Золото дураков — страница 19 из 77

— У нас нет цапов, — печально сообщил Фиркин. — Не как у большой старой ящерицы. У нас махонькие. Такие с птичками улетают. И уплывают, наверное. Нельзя укусить дракона цапами, которые улетают. Это ж как десны голые, таки да.

Толпа одобрительно загудела. Балур подумал, что если он отойдет в сторонку и присядет, никто и не заметит.

— Ну а что, если у нас есть свой цап? — выговорил Фиркин театральным заговорщицким шепотом. — Притом самый большой и острый? Цап, чтобы цапать драконов? Глубоко кусать, далеко? Такой цап, чтобы большая летучая ящерица наделала под себя? Достаточный, чтобы она вернула вам эти ваши яйца? А?

Кажется, толпа была в таком же замешательстве, как и Балур.

— А что, если предсказано: большой цап прибудет сегодня? А что, если он здесь и сейчас? Прямо среди нас? А что, если страшное великое пророчество, и цап будет цапать среди нас? И ему потребуемся мы? Потребуются наши яйца! Наши яйца будут цапать с ним! Чтобы зацапать цапунов! А что, если пророчество живет и дышит среди нас?
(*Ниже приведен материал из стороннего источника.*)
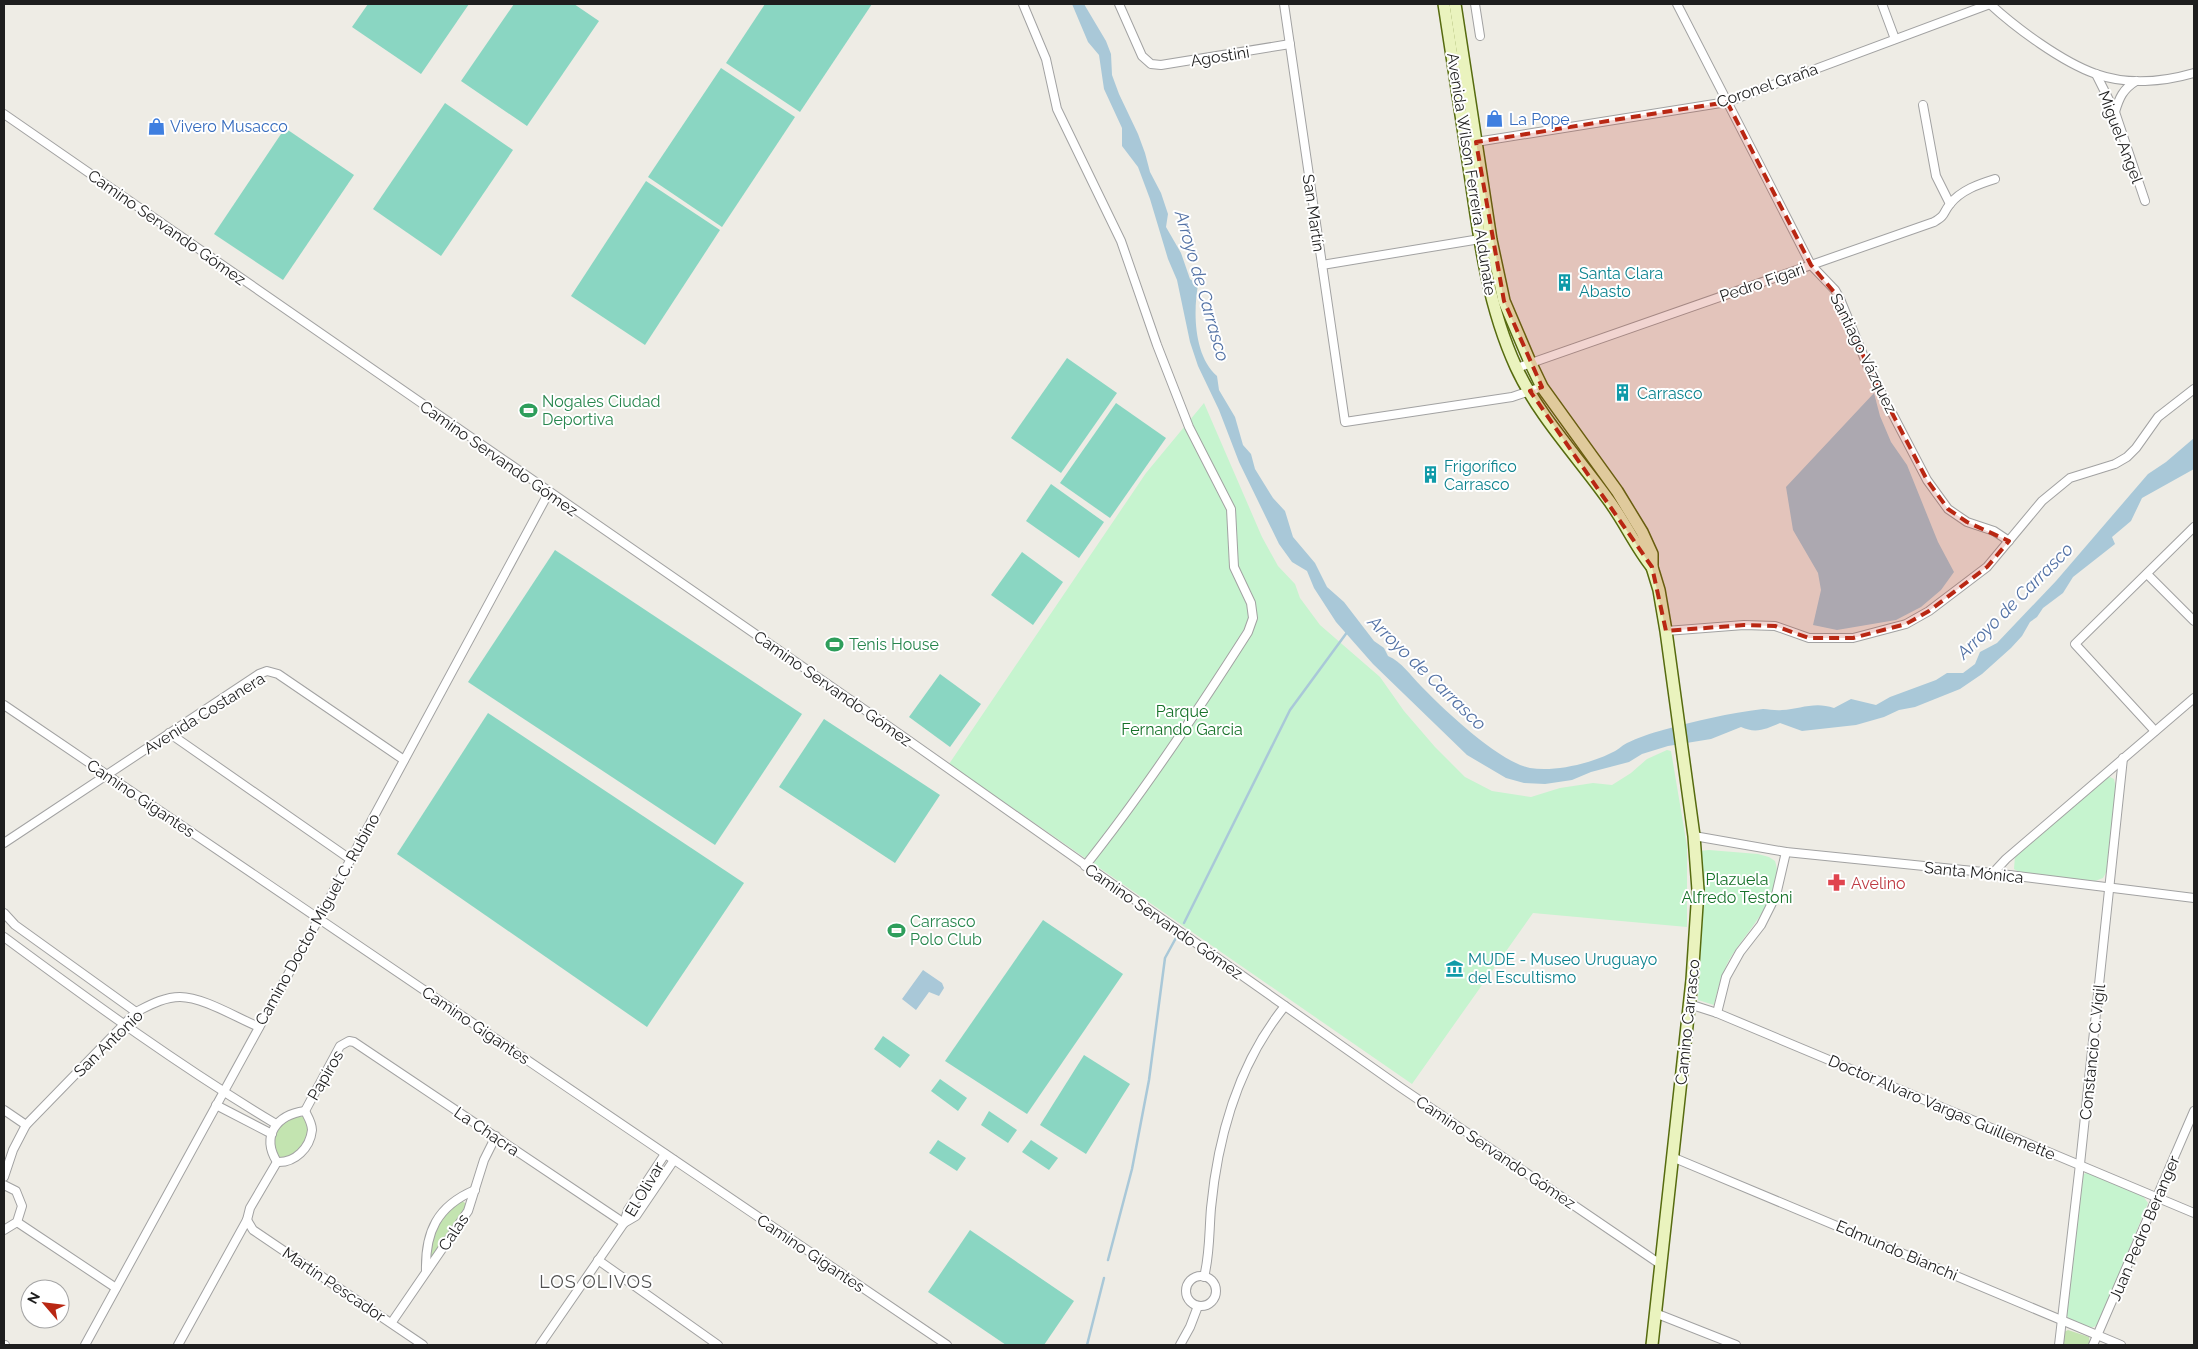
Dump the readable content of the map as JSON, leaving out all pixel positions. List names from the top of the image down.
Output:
{
  "streets": {
    "main road": ["Avenida Wilson Ferreira Aldunate", "Camino Carrasco"],
    "street": [
      "Agostini",
      "Coronel Graña",
      "Miguel Angel",
      "San Martín",
      "Camino Servando Gómez",
      "Pedro Figari",
      "Santiago Vázquez",
      "Avenida Costanera",
      "Camino Gigantes",
      "Santa Mónica",
      "Camino Doctor Miguel C. Rubino",
      "San Antonio",
      "Constancio C. Vigil",
      "Papiros",
      "Doctor Alvaro Vargas Guillemette",
      "La Chacra",
      "El Olivar",
      "Juan Pedro Beranger",
      "Calas",
      "Edmundo Bianchi",
      "Martín Pescador"
    ]
  },
  "crossings": [
    ["Agostini", "San Martín"],
    ["Coronel Graña", "Avenida Wilson Ferreira Aldunate"],
    ["Coronel Graña", "Santiago Vázquez"],
    ["Avenida Wilson Ferreira Aldunate", "San Martín"],
    ["Avenida Wilson Ferreira Aldunate", "Pedro Figari"],
    ["Avenida Wilson Ferreira Aldunate", "Camino Carrasco"],
    ["Camino Servando Gómez", "Camino Doctor Miguel C. Rubino"],
    ["Camino Servando Gómez", "Camino Carrasco"],
    ["Pedro Figari", "Santiago Vázquez"],
    ["Avenida Costanera", "Camino Gigantes"],
    ["Avenida Costanera", "Camino Doctor Miguel C. Rubino"],
    ["Camino Gigantes", "Camino Doctor Miguel C. Rubino"],
    ["Camino Gigantes", "El Olivar"],
    ["Santa Mónica", "Camino Carrasco"],
    ["Santa Mónica", "Constancio C. Vigil"],
    ["Camino Doctor Miguel C. Rubino", "San Antonio"],
    ["Camino Carrasco", "Doctor Alvaro Vargas Guillemette"],
    ["Camino Carrasco", "Edmundo Bianchi"],
    ["Constancio C. Vigil", "Doctor Alvaro Vargas Guillemette"],
    ["Constancio C. Vigil", "Edmundo Bianchi"],
    ["Papiros", "La Chacra"],
    ["Doctor Alvaro Vargas Guillemette", "Juan Pedro Beranger"],
    ["La Chacra", "El Olivar"],
    ["La Chacra", "Calas"],
    ["Juan Pedro Beranger", "Edmundo Bianchi"],
    ["Calas", "Martín Pescador"]
  ],
  "districts": ["LOS OLIVOS"],
  "water": ["Arroyo de Carrasco"],
  "parks": ["Parque Fernando Garcia", "Plazuela Alfredo Testoni"],
  "places": {
    "shop": ["La Pope", "Vivero Musacco"],
    "building": ["Santa Clara Abasto", "Carrasco", "Frigorífico Carrasco"],
    "sports": ["Nogales Ciudad Deportiva", "Tenis House", "Carrasco Polo Club"],
    "pharmacy": ["Avelino"],
    "museum": ["MUDE - Museo Uruguayo del Escultismo"]
  },
  "north": "top left"
}
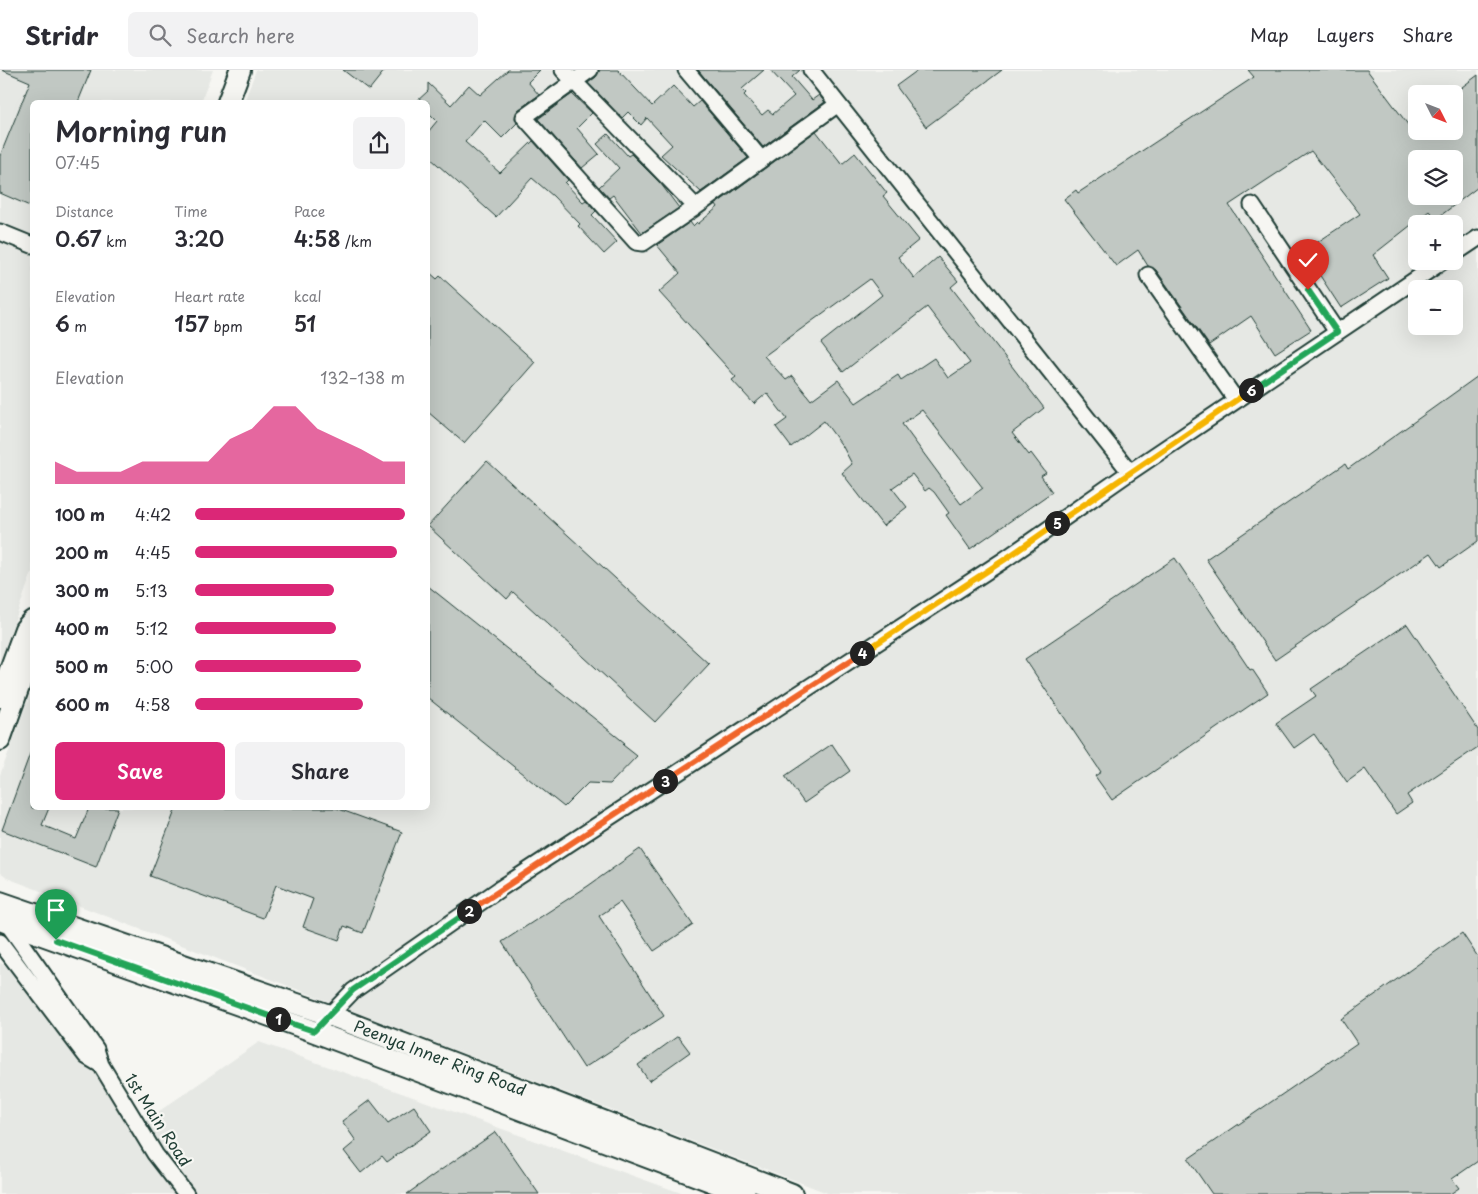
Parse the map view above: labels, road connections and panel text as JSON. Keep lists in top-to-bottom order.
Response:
{
  "streets": {
    "main road": ["Peenya Inner Ring Road"],
    "street": ["1st Main Road"]
  },
  "crossings": [
    ["Peenya Inner Ring Road", "1st Main Road"]
  ],
  "north": "bottom right",
  "page": {
    "header": "Stridr",
    "search": "Search here",
    "nav": ["Map", "Layers", "Share"],
    "map_buttons": ["+", "−"],
    "heading": ["Morning run", "07:45"],
    "stats": [
      ["Distance", "0.67 km"],
      ["Time", "3:20"],
      ["Pace", "4:58 /km"],
      ["Elevation", "6 m"],
      ["Heart rate", "157 bpm"],
      ["kcal", "51"]
    ],
    "chart": ["Elevation", "132–138 m"],
    "pins": [
      "6",
      "5",
      "4",
      "3",
      "2",
      "1"
    ],
    "list": [
      {
        "name": "100 m",
        "note": "4:42"
      },
      {
        "name": "200 m",
        "note": "4:45"
      },
      {
        "name": "300 m",
        "note": "5:13"
      },
      {
        "name": "400 m",
        "note": "5:12"
      },
      {
        "name": "500 m",
        "note": "5:00"
      },
      {
        "name": "600 m",
        "note": "4:58"
      }
    ],
    "buttons": ["Save", "Share"]
  }
}
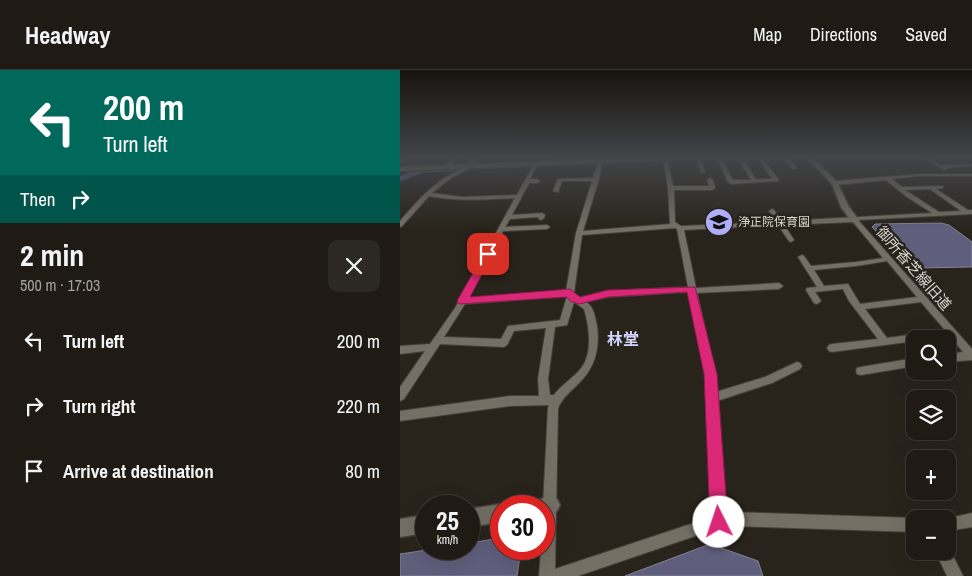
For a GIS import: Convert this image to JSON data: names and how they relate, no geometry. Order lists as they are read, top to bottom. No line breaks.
{"streets":{"street":["御所香芝線旧道"]},"districts":["林堂"],"places":{"school or university":["浄正院保育園"]},"page":{"header":"Headway","nav":["Map","Directions","Saved"],"turn":["200 m","Turn left"],"then":"Then","heading":["2 min","500 m · 17:03"],"list":[{"name":"Turn left","value":"200 m"},{"name":"Turn right","value":"220 m"},{"name":"Arrive at destination","value":"80 m"}],"map_buttons":["+","−"],"speed":"25 km/h","limit":"30"}}
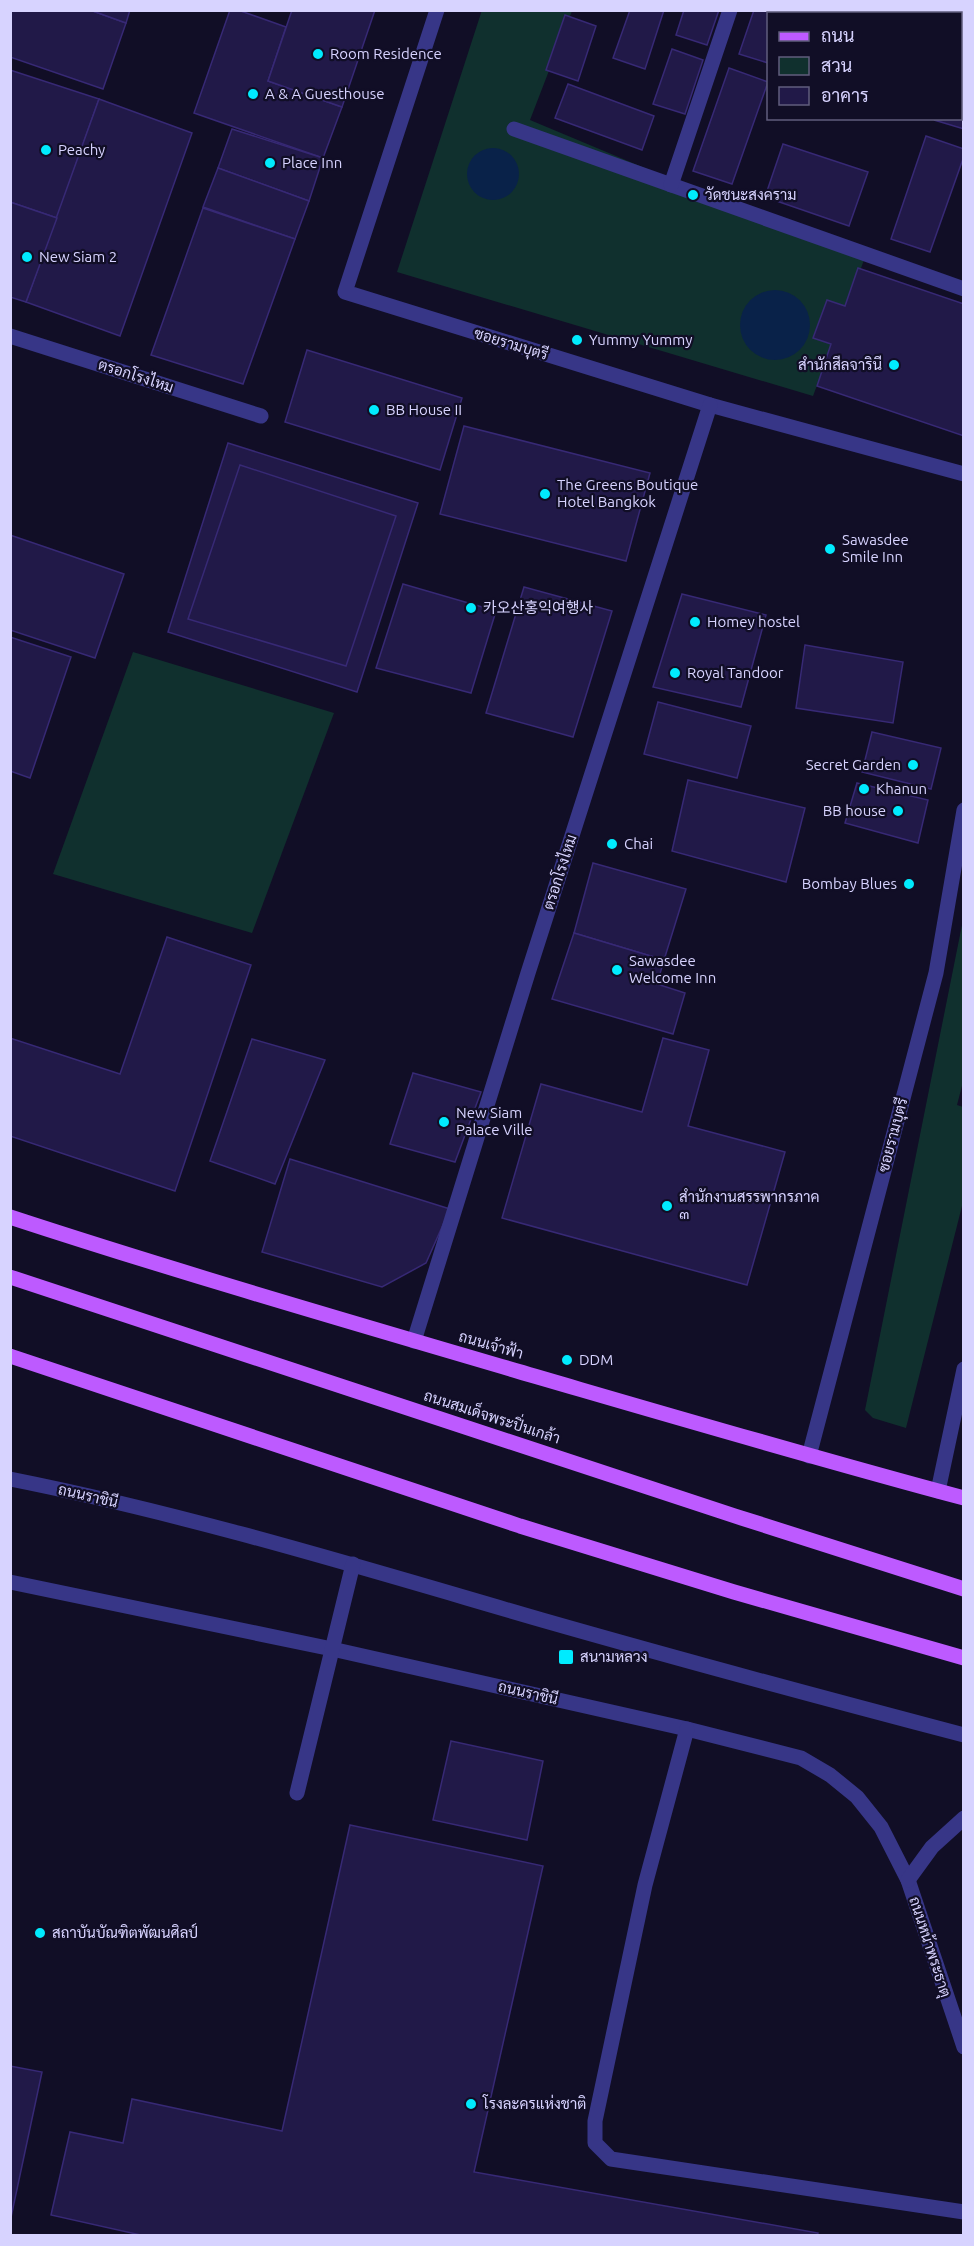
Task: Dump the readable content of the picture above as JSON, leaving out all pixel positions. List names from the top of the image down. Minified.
{"streets":{"main road":["ถนนเจ้าฟ้า","ถนนสมเด็จพระปิ่นเกล้า"],"street":["ซอยรามบุตรี","ตรอกโรงไหม","ถนนราชินี","ถนนหน้าพระธาตุ"]},"crossings":[["ซอยรามบุตรี","ตรอกโรงไหม"],["ซอยรามบุตรี","ถนนเจ้าฟ้า"],["ตรอกโรงไหม","ถนนเจ้าฟ้า"],["ถนนราชินี","ถนนหน้าพระธาตุ"]],"places":{"other":["Room Residence","A & A Guesthouse","Peachy","Place Inn","วัดชนะสงคราม","New Siam 2","Yummy Yummy","สำนักสีลจารินี","BB House II","The Greens Boutique Hotel Bangkok","Sawasdee Smile Inn","카오산홍익여행사","Homey hostel","Royal Tandoor","Secret Garden","Khanun","BB house","Chai","Bombay Blues","Sawasdee Welcome Inn","New Siam Palace Ville","สำนักงานสรรพากรภาค ๓","DDM","สถาบันบัณฑิตพัฒนศิลป์","โรงละครแห่งชาติ"],"transit":["สนามหลวง"]},"legend":["ถนน","สวน","อาคาร"]}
Балур нахмурился. Хм, герой. Фиркин обещает им героя. Или пророка.

И откуда, мать вашу, они его сейчас возьмут?

Да, слишком многое позволил ящер Балур Фиркину. Слишком долго тянул. Растянул до дыры, и в нее сейчас провалятся все.

Старикашка слегка удалился от аналеза, и тот пошел к Фиркину сквозь толпу. Фиркин заметил и оттанцевал дальше.

— Сегодня — день, когда наши яйца говорят: дальше нельзя! Сегодня наш пророк освободит их! Сегодня мы станем рядом с ним, наши штаны оттопырятся бодро и смело! И мы загоним дракона Мантракса туда, где ему самое место, — в землю!

Балур почти достиг цели.

— А ну-ка погоди, — начал он, но его прервал могучий крик ликования, захлестнувший деревенскую площадь.

Не просто крик, а пронзительный кровожадный вой зверя, сорвавшегося с цепи. Мужчины, женщины и дети запрокинули головы и завыли, изливая рожденную огненным корнем ярость.

— Пещера Мантракса! — завизжал Фиркин, и его гнусавый тонкий писк удивительным образом перекрыл вой. — Он ждет нас у входа в пещеру! Он ждет с нашими яйцами!

На мгновение толпа замерла, выпучив глаза, раскрыв жадные рты. Затем до одурманенных мозгов дошло.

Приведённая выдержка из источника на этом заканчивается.